Can the data below be set down again exactly, line for line?

-=-=-=-=-

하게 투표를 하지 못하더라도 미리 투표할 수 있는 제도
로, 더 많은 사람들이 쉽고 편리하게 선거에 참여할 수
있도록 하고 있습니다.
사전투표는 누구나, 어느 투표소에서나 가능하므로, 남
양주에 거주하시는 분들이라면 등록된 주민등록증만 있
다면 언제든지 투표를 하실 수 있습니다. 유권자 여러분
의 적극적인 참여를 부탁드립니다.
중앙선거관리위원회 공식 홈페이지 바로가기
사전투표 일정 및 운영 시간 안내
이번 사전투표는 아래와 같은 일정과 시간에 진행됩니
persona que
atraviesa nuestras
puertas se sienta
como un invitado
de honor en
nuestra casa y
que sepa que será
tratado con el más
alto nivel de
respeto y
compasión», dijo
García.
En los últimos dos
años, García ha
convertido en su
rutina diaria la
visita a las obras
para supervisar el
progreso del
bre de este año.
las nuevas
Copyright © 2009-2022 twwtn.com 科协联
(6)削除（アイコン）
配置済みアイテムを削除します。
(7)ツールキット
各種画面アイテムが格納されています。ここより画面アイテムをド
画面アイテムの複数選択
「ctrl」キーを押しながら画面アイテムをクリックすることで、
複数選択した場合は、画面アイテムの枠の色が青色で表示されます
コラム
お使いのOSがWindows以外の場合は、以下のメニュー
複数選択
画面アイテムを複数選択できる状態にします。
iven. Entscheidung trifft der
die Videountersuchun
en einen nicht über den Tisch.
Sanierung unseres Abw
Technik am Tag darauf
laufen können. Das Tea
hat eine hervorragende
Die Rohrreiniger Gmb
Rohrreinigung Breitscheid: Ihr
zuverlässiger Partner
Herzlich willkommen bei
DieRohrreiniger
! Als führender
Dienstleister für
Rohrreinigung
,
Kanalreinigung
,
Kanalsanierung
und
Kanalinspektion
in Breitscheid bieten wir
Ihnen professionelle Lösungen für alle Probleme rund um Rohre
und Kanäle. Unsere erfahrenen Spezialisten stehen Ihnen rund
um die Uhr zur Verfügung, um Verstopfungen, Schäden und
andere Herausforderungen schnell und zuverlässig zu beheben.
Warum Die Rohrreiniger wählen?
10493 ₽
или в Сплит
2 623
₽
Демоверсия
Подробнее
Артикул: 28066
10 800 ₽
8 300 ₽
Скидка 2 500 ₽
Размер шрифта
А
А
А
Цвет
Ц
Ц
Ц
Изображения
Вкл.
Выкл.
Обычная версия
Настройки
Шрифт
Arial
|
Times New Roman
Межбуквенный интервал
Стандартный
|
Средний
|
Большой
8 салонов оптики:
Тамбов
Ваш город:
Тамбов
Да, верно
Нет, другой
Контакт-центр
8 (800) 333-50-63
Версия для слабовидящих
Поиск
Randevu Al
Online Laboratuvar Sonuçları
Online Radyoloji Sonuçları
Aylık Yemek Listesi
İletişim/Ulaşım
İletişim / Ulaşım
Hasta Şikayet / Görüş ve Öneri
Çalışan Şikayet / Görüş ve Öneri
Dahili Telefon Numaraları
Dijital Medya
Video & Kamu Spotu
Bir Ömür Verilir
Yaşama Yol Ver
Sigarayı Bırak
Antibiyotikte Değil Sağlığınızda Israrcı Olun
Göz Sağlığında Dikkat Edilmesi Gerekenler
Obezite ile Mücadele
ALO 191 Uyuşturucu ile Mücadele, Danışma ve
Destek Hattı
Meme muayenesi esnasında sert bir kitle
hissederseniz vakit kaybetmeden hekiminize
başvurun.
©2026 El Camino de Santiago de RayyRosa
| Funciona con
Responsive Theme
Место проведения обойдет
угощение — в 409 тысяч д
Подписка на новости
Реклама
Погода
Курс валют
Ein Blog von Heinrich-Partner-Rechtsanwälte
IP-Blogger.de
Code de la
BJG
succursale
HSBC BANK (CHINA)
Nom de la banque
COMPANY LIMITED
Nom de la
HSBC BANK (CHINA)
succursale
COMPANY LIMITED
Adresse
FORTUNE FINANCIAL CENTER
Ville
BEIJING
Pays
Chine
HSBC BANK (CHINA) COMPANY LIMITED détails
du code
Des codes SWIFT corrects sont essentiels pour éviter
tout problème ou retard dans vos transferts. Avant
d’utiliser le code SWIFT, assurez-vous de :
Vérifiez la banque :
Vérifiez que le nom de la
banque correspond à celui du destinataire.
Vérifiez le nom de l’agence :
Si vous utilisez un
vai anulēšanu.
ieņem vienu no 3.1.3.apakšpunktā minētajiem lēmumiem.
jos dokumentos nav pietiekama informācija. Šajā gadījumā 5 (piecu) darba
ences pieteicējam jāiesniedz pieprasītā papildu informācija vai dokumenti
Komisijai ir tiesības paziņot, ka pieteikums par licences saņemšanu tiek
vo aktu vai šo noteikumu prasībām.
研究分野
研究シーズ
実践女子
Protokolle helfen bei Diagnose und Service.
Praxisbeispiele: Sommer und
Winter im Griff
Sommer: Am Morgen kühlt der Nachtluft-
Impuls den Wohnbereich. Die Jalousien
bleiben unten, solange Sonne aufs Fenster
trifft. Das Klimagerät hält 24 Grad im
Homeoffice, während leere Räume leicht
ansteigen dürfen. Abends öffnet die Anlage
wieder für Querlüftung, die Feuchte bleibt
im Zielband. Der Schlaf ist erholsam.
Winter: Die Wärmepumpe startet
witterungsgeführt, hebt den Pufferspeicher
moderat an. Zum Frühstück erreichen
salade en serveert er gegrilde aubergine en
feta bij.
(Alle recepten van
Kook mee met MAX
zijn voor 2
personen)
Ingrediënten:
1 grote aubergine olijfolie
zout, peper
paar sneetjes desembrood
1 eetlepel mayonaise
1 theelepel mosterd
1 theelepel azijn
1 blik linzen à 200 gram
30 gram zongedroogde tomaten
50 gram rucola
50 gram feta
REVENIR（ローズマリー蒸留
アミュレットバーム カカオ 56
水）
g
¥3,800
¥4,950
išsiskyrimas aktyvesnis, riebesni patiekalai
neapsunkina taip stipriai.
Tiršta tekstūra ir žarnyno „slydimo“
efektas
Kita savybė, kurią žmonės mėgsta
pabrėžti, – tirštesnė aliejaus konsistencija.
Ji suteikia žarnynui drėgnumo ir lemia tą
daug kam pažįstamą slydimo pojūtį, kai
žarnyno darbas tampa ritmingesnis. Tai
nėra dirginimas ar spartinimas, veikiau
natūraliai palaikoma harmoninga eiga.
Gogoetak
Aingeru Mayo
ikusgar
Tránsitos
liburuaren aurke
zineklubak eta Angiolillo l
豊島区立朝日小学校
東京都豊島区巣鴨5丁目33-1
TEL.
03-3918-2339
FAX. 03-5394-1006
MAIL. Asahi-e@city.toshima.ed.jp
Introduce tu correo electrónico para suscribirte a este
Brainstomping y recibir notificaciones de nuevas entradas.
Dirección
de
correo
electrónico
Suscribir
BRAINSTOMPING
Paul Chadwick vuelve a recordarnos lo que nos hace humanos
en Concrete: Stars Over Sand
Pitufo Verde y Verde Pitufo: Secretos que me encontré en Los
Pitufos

-=-=-=-=-

▸ Expected output:
하게 투표를 하지 못하더라도 미리 투표할 수 있는 제도
로, 더 많은 사람들이 쉽고 편리하게 선거에 참여할 수
있도록 하고 있습니다.
사전투표는 누구나, 어느 투표소에서나 가능하므로, 남
양주에 거주하시는 분들이라면 등록된 주민등록증만 있
다면 언제든지 투표를 하실 수 있습니다. 유권자 여러분
의 적극적인 참여를 부탁드립니다.
중앙선거관리위원회 공식 홈페이지 바로가기
사전투표 일정 및 운영 시간 안내
이번 사전투표는 아래와 같은 일정과 시간에 진행됩니
persona que
atraviesa nuestras
puertas se sienta
como un invitado
de honor en
nuestra casa y
que sepa que será
tratado con el más
alto nivel de
respeto y
compasión», dijo
García.
En los últimos dos
años, García ha
convertido en su
rutina diaria la
visita a las obras
para supervisar el
progreso del
bre de este año.
las nuevas
Copyright © 2009-2022 twwtn.com 科协联
(6)削除（アイコン）
配置済みアイテムを削除します。
(7)ツールキット
各種画面アイテムが格納されています。ここより画面アイテムをド
画面アイテムの複数選択
「ctrl」キーを押しながら画面アイテムをクリックすることで、
複数選択した場合は、画面アイテムの枠の色が青色で表示されます
コラム
お使いのOSがWindows以外の場合は、以下のメニュー
複数選択
画面アイテムを複数選択できる状態にします。
iven. Entscheidung trifft der
die Videountersuchun
en einen nicht über den Tisch.
Sanierung unseres Abw
Technik am Tag darauf
laufen können. Das Tea
hat eine hervorragende
Die Rohrreiniger Gmb
Rohrreinigung Breitscheid: Ihr
zuverlässiger Partner
Herzlich willkommen bei
DieRohrreiniger
! Als führender
Dienstleister für
Rohrreinigung
,
Kanalreinigung
,
Kanalsanierung
und
Kanalinspektion
in Breitscheid bieten wir
Ihnen professionelle Lösungen für alle Probleme rund um Rohre
und Kanäle. Unsere erfahrenen Spezialisten stehen Ihnen rund
um die Uhr zur Verfügung, um Verstopfungen, Schäden und
andere Herausforderungen schnell und zuverlässig zu beheben.
Warum Die Rohrreiniger wählen?
10493 ₽
или в Сплит
2 623
₽
Демоверсия
Подробнее
Артикул: 28066
10 800 ₽
8 300 ₽
Скидка 2 500 ₽
Размер шрифта
А
А
А
Цвет
Ц
Ц
Ц
Изображения
Вкл.
Выкл.
Обычная версия
Настройки
Шрифт
Arial
|
Times New Roman
Межбуквенный интервал
Стандартный
|
Средний
|
Большой
8 салонов оптики:
Тамбов
Ваш город:
Тамбов
Да, верно
Нет, другой
Контакт-центр
8 (800) 333-50-63
Версия для слабовидящих
Поиск
Randevu Al
Online Laboratuvar Sonuçları
Online Radyoloji Sonuçları
Aylık Yemek Listesi
İletişim/Ulaşım
İletişim / Ulaşım
Hasta Şikayet / Görüş ve Öneri
Çalışan Şikayet / Görüş ve Öneri
Dahili Telefon Numaraları
Dijital Medya
Video & Kamu Spotu
Bir Ömür Verilir
Yaşama Yol Ver
Sigarayı Bırak
Antibiyotikte Değil Sağlığınızda Israrcı Olun
Göz Sağlığında Dikkat Edilmesi Gerekenler
Obezite ile Mücadele
ALO 191 Uyuşturucu ile Mücadele, Danışma ve
Destek Hattı
Meme muayenesi esnasında sert bir kitle
hissederseniz vakit kaybetmeden hekiminize
başvurun.
©2026 El Camino de Santiago de RayyRosa
| Funciona con
Responsive Theme
Место проведения обойдет
угощение — в 409 тысяч д
Подписка на новости
Реклама
Погода
Курс валют
Ein Blog von Heinrich-Partner-Rechtsanwälte
IP-Blogger.de
Code de la
BJG
succursale
HSBC BANK (CHINA)
Nom de la banque
COMPANY LIMITED
Nom de la
HSBC BANK (CHINA)
succursale
COMPANY LIMITED
Adresse
FORTUNE FINANCIAL CENTER
Ville
BEIJING
Pays
Chine
HSBC BANK (CHINA) COMPANY LIMITED détails
du code
Des codes SWIFT corrects sont essentiels pour éviter
tout problème ou retard dans vos transferts. Avant
d’utiliser le code SWIFT, assurez-vous de :
Vérifiez la banque :
Vérifiez que le nom de la
banque correspond à celui du destinataire.
Vérifiez le nom de l’agence :
Si vous utilisez un
vai anulēšanu.
ieņem vienu no 3.1.3.apakšpunktā minētajiem lēmumiem.
jos dokumentos nav pietiekama informācija. Šajā gadījumā 5 (piecu) darba
ences pieteicējam jāiesniedz pieprasītā papildu informācija vai dokumenti
Komisijai ir tiesības paziņot, ka pieteikums par licences saņemšanu tiek
vo aktu vai šo noteikumu prasībām.
研究分野
研究シーズ
実践女子
Protokolle helfen bei Diagnose und Service.
Praxisbeispiele: Sommer und
Winter im Griff
Sommer: Am Morgen kühlt der Nachtluft-
Impuls den Wohnbereich. Die Jalousien
bleiben unten, solange Sonne aufs Fenster
trifft. Das Klimagerät hält 24 Grad im
Homeoffice, während leere Räume leicht
ansteigen dürfen. Abends öffnet die Anlage
wieder für Querlüftung, die Feuchte bleibt
im Zielband. Der Schlaf ist erholsam.
Winter: Die Wärmepumpe startet
witterungsgeführt, hebt den Pufferspeicher
moderat an. Zum Frühstück erreichen
salade en serveert er gegrilde aubergine en
feta bij.
(Alle recepten van
Kook mee met MAX
zijn voor 2
personen)
Ingrediënten:
1 grote aubergine olijfolie
zout, peper
paar sneetjes desembrood
1 eetlepel mayonaise
1 theelepel mosterd
1 theelepel azijn
1 blik linzen à 200 gram
30 gram zongedroogde tomaten
50 gram rucola
50 gram feta
REVENIR（ローズマリー蒸留
アミュレットバーム カカオ 56
水）
g
¥3,800
¥4,950
išsiskyrimas aktyvesnis, riebesni patiekalai
neapsunkina taip stipriai.
Tiršta tekstūra ir žarnyno „slydimo“
efektas
Kita savybė, kurią žmonės mėgsta
pabrėžti, – tirštesnė aliejaus konsistencija.
Ji suteikia žarnynui drėgnumo ir lemia tą
daug kam pažįstamą slydimo pojūtį, kai
žarnyno darbas tampa ritmingesnis. Tai
nėra dirginimas ar spartinimas, veikiau
natūraliai palaikoma harmoninga eiga.
Gogoetak
Aingeru Mayo
ikusgar
Tránsitos
liburuaren aurke
zineklubak eta Angiolillo l
豊島区立朝日小学校
東京都豊島区巣鴨5丁目33-1
TEL.
03-3918-2339
FAX. 03-5394-1006
MAIL. Asahi-e@city.toshima.ed.jp
Introduce tu correo electrónico para suscribirte a este
Brainstomping y recibir notificaciones de nuevas entradas.
Dirección
de
correo
electrónico
Suscribir
BRAINSTOMPING
Paul Chadwick vuelve a recordarnos lo que nos hace humanos
en Concrete: Stars Over Sand
Pitufo Verde y Verde Pitufo: Secretos que me encontré en Los
Pitufos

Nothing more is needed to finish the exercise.